企業版ふるさと納税の寄附件数は前年度比1.7倍に

内閣府がこのほど公表した地方創生応援税制(企業版ふるさと納税)の2022年度寄附実績によると、同年度の寄附件数は8390件、その寄附金額は341億700万円で、前年度と比べ件数で約1.7倍、金額で約1.5倍となり、2021年度から引き続き大幅に増加した。企業版ふるさと納税は、企業が地域再生法の認定地方公共団体が実施する「まち・ひと・しごと創生寄附活用事業」に対して寄附を行った場合に税制上の優遇措置が受けられる。

増加要因としては、2020年度の税制改正で、これまで最大6割だった税の軽減効果を最大9割に引上げなど、地方創生の更なる充実・強化に向け地方への資金の流れを飛躍的に高める観点から、企業版ふるさと納税について、税額控除割合の引上げ・手続きの簡素化など大幅に見直したことがある。併用可能な国の補助金・交付金の範囲を拡大、認定手続きの簡素化などの制度の見直しにより、制度が企業に浸透してきたことも挙げられる。

また、寄附を行った企業数は前年度比約1.5倍の4663企業と5千企業超えも見えてきており、寄附活用団体数も1276地方公共団体と1千団体を初めて超えるなど、寄附税制の裾野の拡がりがうかがえる。寄附受入額が多い地方公共団体をみると、トップは前年度同様に「静岡県裾野市」15億4630万円で、以下、「北海道大樹町」14億690万円、「宮城県」12億6970万円、「徳島県神山町」12億1450万円と続く。

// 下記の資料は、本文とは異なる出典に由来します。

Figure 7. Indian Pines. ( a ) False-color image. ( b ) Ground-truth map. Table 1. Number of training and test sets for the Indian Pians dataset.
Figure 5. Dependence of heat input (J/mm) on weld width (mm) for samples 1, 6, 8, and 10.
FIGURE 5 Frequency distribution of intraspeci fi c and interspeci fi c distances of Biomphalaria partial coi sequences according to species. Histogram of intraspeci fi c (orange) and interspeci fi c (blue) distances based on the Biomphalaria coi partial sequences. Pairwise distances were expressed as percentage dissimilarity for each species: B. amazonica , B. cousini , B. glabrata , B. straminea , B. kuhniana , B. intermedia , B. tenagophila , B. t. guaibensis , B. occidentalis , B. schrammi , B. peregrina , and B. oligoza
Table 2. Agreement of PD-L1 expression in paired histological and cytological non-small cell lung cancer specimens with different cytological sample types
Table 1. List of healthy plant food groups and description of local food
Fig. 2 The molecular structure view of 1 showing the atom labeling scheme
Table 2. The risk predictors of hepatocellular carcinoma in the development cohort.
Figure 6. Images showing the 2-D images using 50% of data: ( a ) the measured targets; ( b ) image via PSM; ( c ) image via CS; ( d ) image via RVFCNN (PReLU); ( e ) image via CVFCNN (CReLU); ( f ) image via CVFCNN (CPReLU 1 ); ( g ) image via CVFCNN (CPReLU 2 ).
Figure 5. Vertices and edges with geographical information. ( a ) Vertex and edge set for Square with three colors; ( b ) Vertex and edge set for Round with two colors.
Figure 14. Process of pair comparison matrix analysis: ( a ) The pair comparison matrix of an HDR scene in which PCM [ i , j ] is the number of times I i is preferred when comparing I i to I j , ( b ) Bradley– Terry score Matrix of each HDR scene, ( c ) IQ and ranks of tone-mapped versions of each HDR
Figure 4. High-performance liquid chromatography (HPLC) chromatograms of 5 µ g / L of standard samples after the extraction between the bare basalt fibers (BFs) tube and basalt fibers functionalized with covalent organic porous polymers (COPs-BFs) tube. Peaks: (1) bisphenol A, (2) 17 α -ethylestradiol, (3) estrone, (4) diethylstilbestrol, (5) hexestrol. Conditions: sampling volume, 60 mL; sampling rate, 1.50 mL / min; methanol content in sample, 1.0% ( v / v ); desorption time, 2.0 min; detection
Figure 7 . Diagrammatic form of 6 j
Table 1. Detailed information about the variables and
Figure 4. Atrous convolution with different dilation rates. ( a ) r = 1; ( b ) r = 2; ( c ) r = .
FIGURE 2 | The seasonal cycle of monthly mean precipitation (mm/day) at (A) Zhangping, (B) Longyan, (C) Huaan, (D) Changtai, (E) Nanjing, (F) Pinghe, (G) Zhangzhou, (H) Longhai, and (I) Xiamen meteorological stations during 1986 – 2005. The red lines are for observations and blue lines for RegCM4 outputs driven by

寄附を活用した事業の分野別実績額をみると、「しごと創生」(地域産業振興、観光振興、農林水産振興、ローカルイノベーション、人材の育成・確保等)が192億4960万円で最多、次いで、「まちづくり」(小さな拠点、コンパクトシティ)が96億9270万円、「地方への人の流れ」(移住・定住の促進、生涯活躍のまち等)が33億4520万円、「働き方改革」(少子化対策、働き方改革等)が18億1910万円と続く。

なお、ふるさと納税の仕組みを活用して、専門的知識・ノウハウを有する企業の人材の地方公共団体等への派遣を行う「企業版ふるさと納税(人材派遣型)」について、2022年度は、北は北海道から南は熊本県までの7道府県、全国23の市町の合計で30の地方公共団体が活用している。